La locura que faltaba ya está en la historia del fútbol, y la firma el Barça. ¿Que nadie había levantado jamás un 4-0? Pues ya está. La cita con lo imposible que era esta utopía contra el PSG deja para el recuerdo una noche de temblores, pasión y piel de gallina. Nadie olvidará jamás esta eliminatoria. Las remontada fue posible por un equipo desencadenado en su fe e impulsado por una afición que muy pocas veces se irá a dormir más feliz. El estadio hiperexcitado que pedía Luis Enrique hizo su trabajo, y hasta jugó una prórroga, con unos miles de irreductibles espectadores que no querían irse media hora después de concluido este episodio mágico. Había que absorber hasta la última gota de gloria, que la noche no acabase nunca.

Y eso que las caras de la gente decían «demasiado pronto, demasiado bonito para ser cierto» cuando el equipo se puso 3-0 e hizo bullir los sueños más húmedos. El Barça se frotó las manos durante una hora larga de bestial reencuentro con la vida. El peso de la lápida de París, con el RIP de aquel 4-0 lamentable inscrito, ya no era imposible de levantar. Recorrían las cabezas de la afición un montón de y si. Y si en el Parque de los Príncipes el Barça no hubiera hecho su peor partido en años. Y si André Gomes no hubiera tirado al río aquel cartucho que servía para el 1-1. Y si, al menos, con la catástrofe ya consumada, hubiese entrado aquel cabezazo de Umtiti que se fue al palo...

Un PSG acongojado

Porque la hazaña quizá cobró cuerpo mucho antes de que el enfervorecido Camp Nou pudiera hacerse a la idea, en apenas dos minutos. Una indecisión, un canguelo del portero y un caníbal suelto. Si había una fórmula química perfecta, esos fueron los elementos para que Suárez activase el reloj del sueño. El inmenso estadio del Barça empezó a parecerles a los jugadores del PSG una enorme mortaja. De pronto Rabiot ya no parecía tan bueno, el despliegue de Matuidi ya no era tan imponente y las manos de Trapp desprendían una firmeza menor.

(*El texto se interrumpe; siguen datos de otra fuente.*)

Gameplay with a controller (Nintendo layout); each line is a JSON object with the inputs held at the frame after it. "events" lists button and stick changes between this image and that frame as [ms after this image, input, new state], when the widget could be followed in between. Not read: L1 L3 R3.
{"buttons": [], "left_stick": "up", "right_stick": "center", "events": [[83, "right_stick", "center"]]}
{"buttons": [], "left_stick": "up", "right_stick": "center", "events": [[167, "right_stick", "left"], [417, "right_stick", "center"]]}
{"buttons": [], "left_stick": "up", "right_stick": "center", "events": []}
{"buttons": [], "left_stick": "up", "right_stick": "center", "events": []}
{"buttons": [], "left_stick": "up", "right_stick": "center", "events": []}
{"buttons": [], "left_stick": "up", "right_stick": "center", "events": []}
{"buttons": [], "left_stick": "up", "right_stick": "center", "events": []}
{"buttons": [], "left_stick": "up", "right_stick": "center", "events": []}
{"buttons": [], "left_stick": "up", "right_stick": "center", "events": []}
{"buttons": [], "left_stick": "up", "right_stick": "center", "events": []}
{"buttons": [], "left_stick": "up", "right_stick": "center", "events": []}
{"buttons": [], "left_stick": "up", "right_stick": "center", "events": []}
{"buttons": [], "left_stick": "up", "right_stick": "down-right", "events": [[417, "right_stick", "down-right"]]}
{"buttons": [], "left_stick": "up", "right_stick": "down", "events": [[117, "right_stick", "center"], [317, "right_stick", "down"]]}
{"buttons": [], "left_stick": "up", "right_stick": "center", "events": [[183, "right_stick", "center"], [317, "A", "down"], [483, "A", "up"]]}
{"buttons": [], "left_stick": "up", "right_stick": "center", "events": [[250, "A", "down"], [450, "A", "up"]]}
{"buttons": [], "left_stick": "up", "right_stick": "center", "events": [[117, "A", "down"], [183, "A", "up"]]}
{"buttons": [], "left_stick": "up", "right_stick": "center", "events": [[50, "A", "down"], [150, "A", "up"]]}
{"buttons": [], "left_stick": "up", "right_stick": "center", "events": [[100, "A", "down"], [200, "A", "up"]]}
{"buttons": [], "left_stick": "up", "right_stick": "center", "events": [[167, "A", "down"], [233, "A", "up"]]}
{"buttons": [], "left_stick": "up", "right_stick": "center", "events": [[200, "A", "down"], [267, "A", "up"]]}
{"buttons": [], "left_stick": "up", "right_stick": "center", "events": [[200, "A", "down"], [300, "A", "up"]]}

Y luego vino el segundo gol justo antes del descanso. El diablo siempre duerme con un ojo abierto, debió de pensar Emery en su zona técnica, comido por los nervios y pensando en cómo iba a explicar semejante desastre en la sala de prensa. 2-0 antes del descanso, un Barça desencadenado y un PSG acongojado, incapaz de enlazar tres pases y con su gran obra a punto de desmoronarse. Y eso que la ruta escogida por los azulgranas fue la más heterodoxa posible. Esos dos goles fueron extraños, feos, pero qué gusto dio ver cómo ese cabezazo tosco de Suárez traspasaba la línea, o cómo el rebote grosero en el cuerpo de Kurzawa ponía el 2-0 en el marcador, y no digamos ya ese penalti de Meunier a Neymar. En ese momento había que pellizcar uno a uno a los seguidores del Barça para que se lo creyeran: a un solo gol de empatar con casi todo un tiempo por delante. Pero ese PSG agarrotado encontró en el gol de Cavani el clavo ardiendo y parecía entonces cosa de chiflados creer en el 6-1. Y apareció Neymar, y Ter Stegen, sobrevivió la fe y surgió el héroe inesperado, Sergi Roberto. Él y los demás ya son eternos.